Inception of the Chinese Top Level Courses Project

October 12, 2010, [MD]

After discussing the historical background for Chinese higher education since 1949, I now come to how the actual Top Level Courses Project was created in 2003. I will explain the factors that I believe led to the creation, and will also describe the project as it exists today, and as it has developed during the last 7 years, in detail. This will be based on both literature review, and a number of interviews with academics and administrators involved with the production of Top Level Courses. The groundwork for the project was laid in 2001, with a report:

In 2001, the Ministry of Education released a document called “Some ideas about strengthening undergraduate teaching and improving pedagogy in higher education” (MoE 2001). This document laid out the case for an improved focus on teaching, including an increase in financial resources, and encouraging more full professors to teach undergraduate courses. Teaching quality was to be made an important criterion for promotions, young academics were to receive special training in teaching and pedagogy, and more courses were to be taught in English, or a mix of English and Chinese. The final two recommendations are particularly relevant to the Top Level Courses Project: more educational technology was to be applied in education, and the document also called for the establishment and improvement of teaching quality monitoring and assurance systems.

Then, in 2003, the specific project was launched:

In April 2003, the National Top Level Courses Project was formally launched by the Ministry of Education (MoE 2003). It set forth a plan to use the development, selection and publication of Top Level Courses to carry out the goals of the 2001 policy mentioned above, to which it made explicit reference in its justification. The creation and evaluation of these model courses would act as a catalyst and promote the improvement of all courses, raising the general importance of pedagogy and teaching within universities. The policy called for all universities to design a comprehensive plan for how the project would be implemented, to make sure that it raised the quality the teaching at the entire university.

So why did this happen?

The head of the academic affairs office at University B (B0) explained that enrolment in Chinese higher education had begun expanding rapidly from the year 1999, transitioning from elite education to mass higher education. This expansion happened too fast, and there was not sufficient equipment or teachers available. According to Mr. B0, this led to society doubting the quality of instruction. The Top Level Courses Project was designed as a way to make universities and individual professors care more about the quality of instruction.

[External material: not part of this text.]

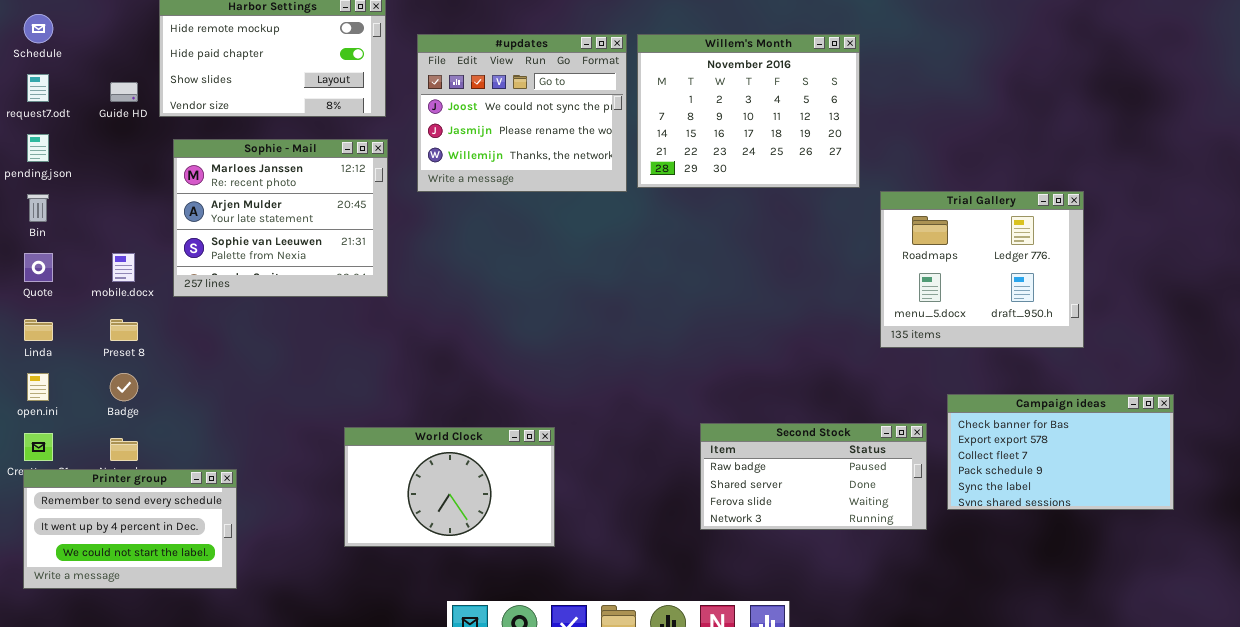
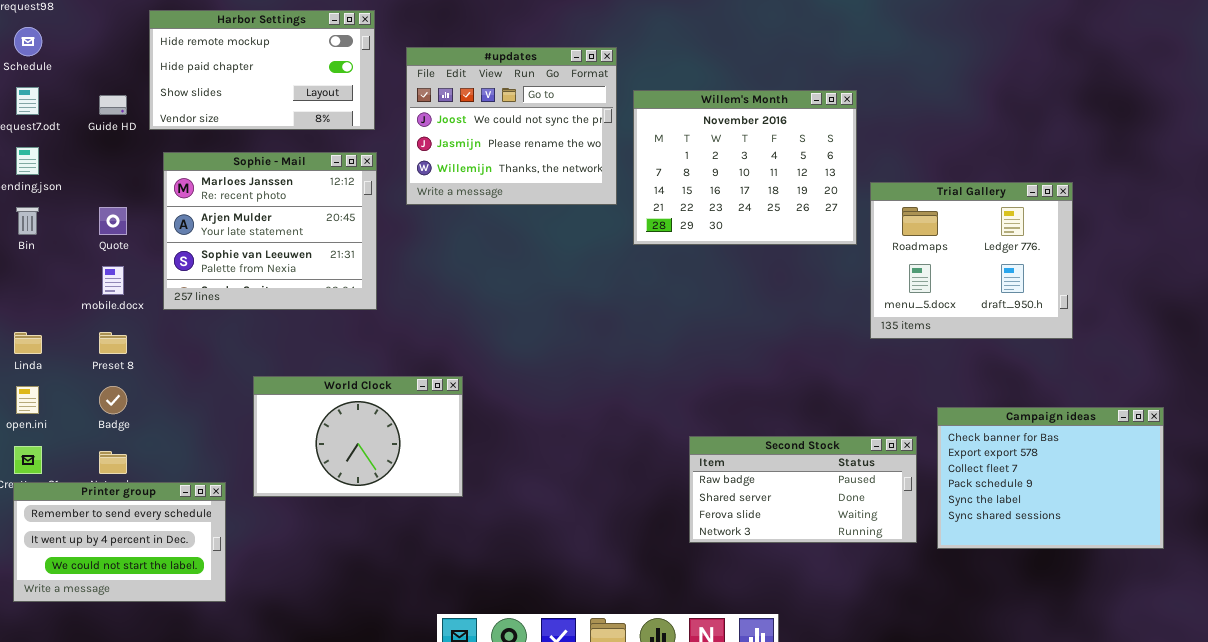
Willem's Month: [637,34,860,188] -> [633,90,857,245], moved
Trial Gallery: [880,191,1084,348] -> [870,182,1073,339], moved
Quote: [24,253,53,282] -> [99,207,127,235], moved
Campaign ideas: [947,394,1174,510] -> [937,407,1164,549], resized
World Clock: [344,427,555,547] -> [253,376,463,497], moved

Professor B3 puts the project into a historical perspective, and shows how it was the natural consequence of a trajectory that had begun with the Ministry of Education first focusing on evaluating the best national universities, and increasing their funding. The second step had been to identify national key disciplines, so that a given university would have educational technology as its key discipline, another economics. These were also peer-reviewed, and implied increased funding, and a responsibility to lead the development of that particular field. However, a discipline is still very broad, so finally the Ministry of Education decided to evaluate individual courses.


The quotes in this text is from the MA Thesis "The Chinese National Top Level Courses Project: Using Open Educational Resources to Promote Quality in Undergraduate Teaching" by Stian Håklev, University of Toronto 2010.